Start of Records shown

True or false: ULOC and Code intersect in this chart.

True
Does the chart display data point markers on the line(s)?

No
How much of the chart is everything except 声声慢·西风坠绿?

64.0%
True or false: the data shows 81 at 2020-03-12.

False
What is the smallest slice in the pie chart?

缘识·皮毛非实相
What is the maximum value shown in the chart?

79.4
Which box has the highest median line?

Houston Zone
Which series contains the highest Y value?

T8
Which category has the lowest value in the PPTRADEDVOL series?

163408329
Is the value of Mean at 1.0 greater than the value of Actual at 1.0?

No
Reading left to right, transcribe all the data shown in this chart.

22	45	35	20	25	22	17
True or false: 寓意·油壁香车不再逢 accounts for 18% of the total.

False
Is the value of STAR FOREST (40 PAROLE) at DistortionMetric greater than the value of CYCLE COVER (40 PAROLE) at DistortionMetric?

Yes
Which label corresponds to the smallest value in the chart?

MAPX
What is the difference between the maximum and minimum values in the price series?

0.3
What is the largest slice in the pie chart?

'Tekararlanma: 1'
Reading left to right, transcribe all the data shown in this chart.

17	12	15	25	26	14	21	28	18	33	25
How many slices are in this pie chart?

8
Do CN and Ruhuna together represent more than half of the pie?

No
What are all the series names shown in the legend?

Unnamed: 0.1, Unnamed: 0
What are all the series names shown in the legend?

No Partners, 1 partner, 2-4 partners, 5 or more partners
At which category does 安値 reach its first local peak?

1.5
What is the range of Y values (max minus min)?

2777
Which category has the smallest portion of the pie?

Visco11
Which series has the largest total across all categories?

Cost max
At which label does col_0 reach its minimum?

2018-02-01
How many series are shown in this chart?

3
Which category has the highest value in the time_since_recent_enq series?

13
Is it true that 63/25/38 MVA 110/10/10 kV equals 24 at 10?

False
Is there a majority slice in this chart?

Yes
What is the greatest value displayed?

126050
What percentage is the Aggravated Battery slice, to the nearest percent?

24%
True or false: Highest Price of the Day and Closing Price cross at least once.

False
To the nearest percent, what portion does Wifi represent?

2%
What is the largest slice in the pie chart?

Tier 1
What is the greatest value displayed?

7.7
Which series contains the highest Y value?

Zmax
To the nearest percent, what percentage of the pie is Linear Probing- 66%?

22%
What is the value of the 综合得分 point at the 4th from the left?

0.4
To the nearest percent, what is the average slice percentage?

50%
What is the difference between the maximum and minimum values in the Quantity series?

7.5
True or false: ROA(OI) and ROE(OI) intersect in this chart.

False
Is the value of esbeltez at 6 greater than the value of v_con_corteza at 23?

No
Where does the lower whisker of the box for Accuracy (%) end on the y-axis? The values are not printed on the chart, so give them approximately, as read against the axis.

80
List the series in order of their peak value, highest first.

End of Records shown

**Task description:** Reproduce the entries word for word, from the start of the entries through the line with "Which box has the highest median line?".

**Reply to the task:**
True or false: ULOC and Code intersect in this chart.

True
Does the chart display data point markers on the line(s)?

No
How much of the chart is everything except 声声慢·西风坠绿?

64.0%
True or false: the data shows 81 at 2020-03-12.

False
What is the smallest slice in the pie chart?

缘识·皮毛非实相
What is the maximum value shown in the chart?

79.4
Which box has the highest median line?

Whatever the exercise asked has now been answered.